Monday, November 23, 2015
Freie Universität Berlin
Institut für Informatik
Takustr.
14195 Berlin
room 005
Lecture - 14:15
Abstract:
In 1990 and 1999, Cameron and Erdős proposed several problems in additive combinatorics. They asked about the number of sum-free sets, the number of maximal sum-free sets, and the number of Sidon sets in [n], as well as the number of subsets of [n] without k-term arithmetic progression. In the talk we survey the recent progress on these questions.
One of the main tools, recently developed by Balogh-Morris-Samotij and Saxton-Thomason, is the container method, which will be discussed separately.
Joint work with Hong Liu, Maryam Sharifzadeh, and Andrew Treglown.
Colloquium - 16:00
Abstract:
The r-neighbor bootstrap process on a graph G starts with an initial set A of "infected" vertices and, at each step of the process, a healthy vertex becomes infected if it has at least r infected neighbors (once a vertex becomes infected, it remains infected forever). If every vertex of G eventually becomes infected, then we say that A percolates.

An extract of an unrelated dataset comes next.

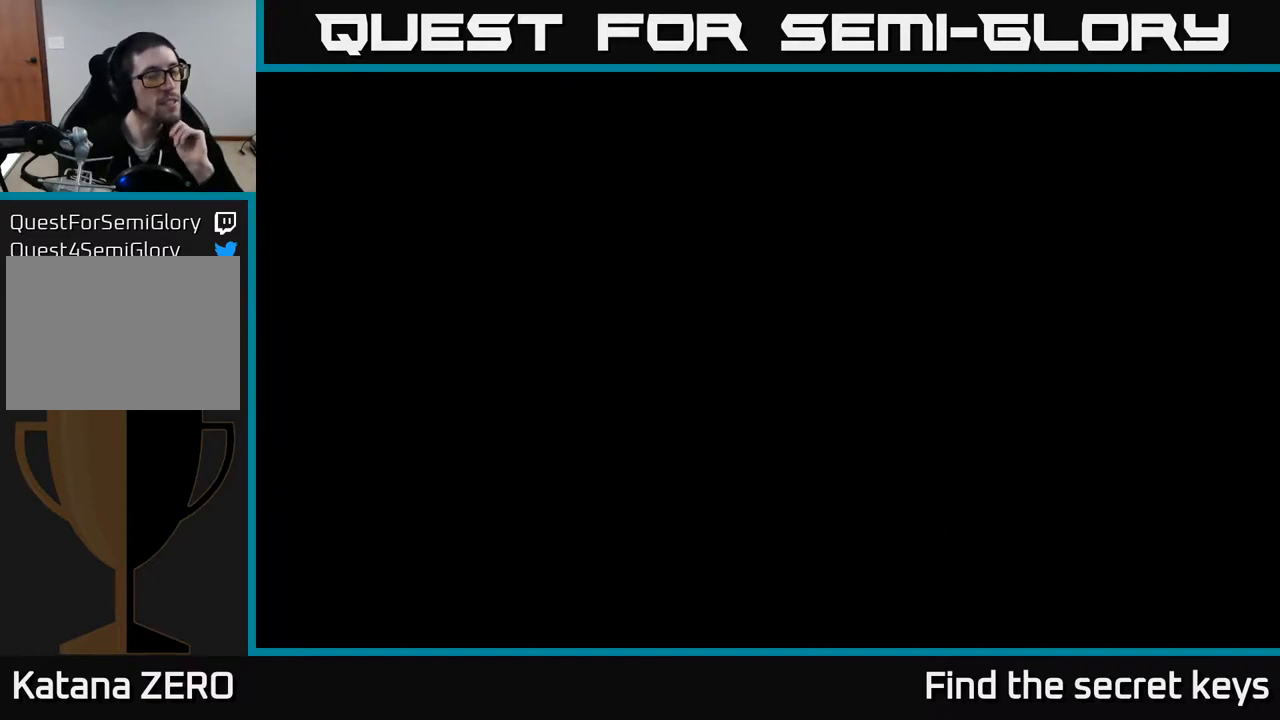
{"buttons": [], "left_stick": "center", "right_stick": "center", "events": [[267, "A", "down"], [367, "A", "up"]]}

The main extremal problem in bootstrap percolation is to determine the minimum size of a set which percolates under the r-neighbor bootstrap process on G. When G is the d-dimensional hypercube, Balogh and Bollobás (2001) gave a conjectural asymptotic formula for this number as d tends to infinity. The conjecture has recently been confirmed by Morrison and Noel (2015). Their proof uses linear algebra methods. In this talk I will sketch the proof.